European Journal of Medical Research | 2011
Christiane Matuschek; Edwin Bölke; T Zahra; Wolfram T. Knoefel; M Peiper; Wilfried Budach; A Erhardt; A. Scherer; Stephan Baldus; Peter Arne Gerber; Bettina Alexandra Buhren; Matthias Schauer; N-Ph Hoff; N Gattermann; K Orth
Patients with ESCC (squamous cell carcinoma of the esophagus) are most commonly diagnosed with locally advanced tumor stages. Early metastatic disease and late diagnosis are common reasons responsible for this tumors poor clinical outcome. The prognosis of esophageal cancer is very poor because patients usually do not have symptoms in early disease stages. Squamous cell carcinoma of the esophagus frequently complicates patients with multiple co-morbidities and these patients often require interdisciplinary diagnosis and treatment procedures. At present time, neoadjuvant radiation therapy and chemotherapy followed by surgery are regarded as the international standard of care. Meta-analyses have confirmed that this approach provides the patient with better local tumor control and an increased overall survival rate. It is recommended that patients with positive tumor response to neoadjuvant therapy and who are poor surgical candidates should consider definitive radiochemotherapy without surgery as a treatment option. In future, EGFR antibodies may also be administered to patients during therapy to improve the current treatment effectiveness.
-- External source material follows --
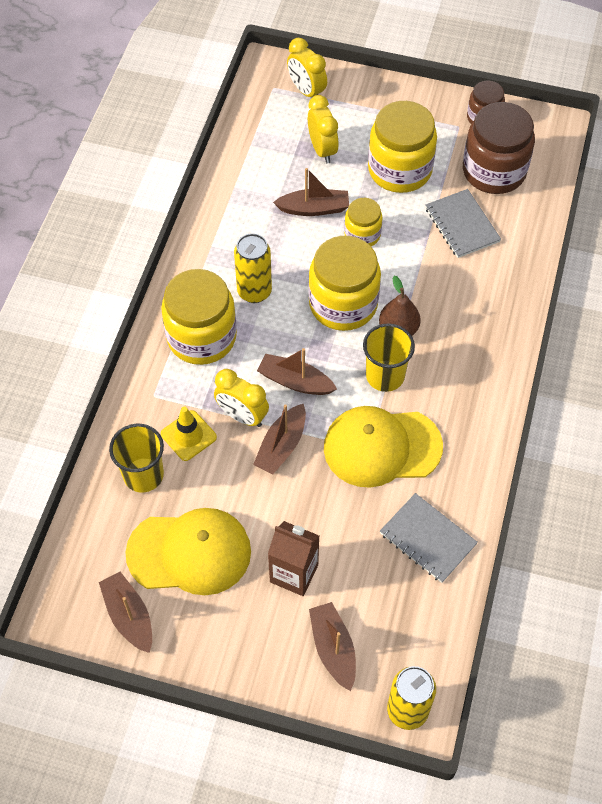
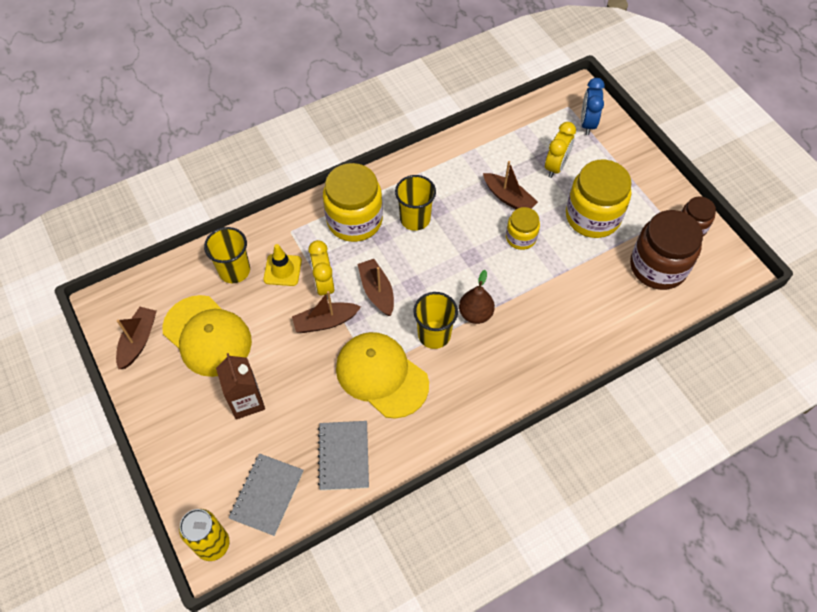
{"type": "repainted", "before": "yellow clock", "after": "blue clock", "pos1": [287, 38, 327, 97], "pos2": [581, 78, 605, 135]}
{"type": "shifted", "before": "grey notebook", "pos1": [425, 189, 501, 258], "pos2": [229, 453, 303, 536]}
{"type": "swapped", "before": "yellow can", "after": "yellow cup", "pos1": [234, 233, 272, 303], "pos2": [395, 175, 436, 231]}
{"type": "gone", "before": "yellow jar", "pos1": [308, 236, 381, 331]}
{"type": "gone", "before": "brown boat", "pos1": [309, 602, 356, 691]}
Positron-emission tomography proves to be an early response-imaging tool used to evaluate the effect of the neoadjuvant therapy and could be used as a predictive factor for the survival rate in ESCC. The percentage proportions of residual tumor cells in the histopathological analyses represent a gold standard for evaluating the response rate to radiochemotherapy. In the future, early response evaluation and molecular biological tests could be important diagnostic tools in influencing the treatment decisions of ESCC patients.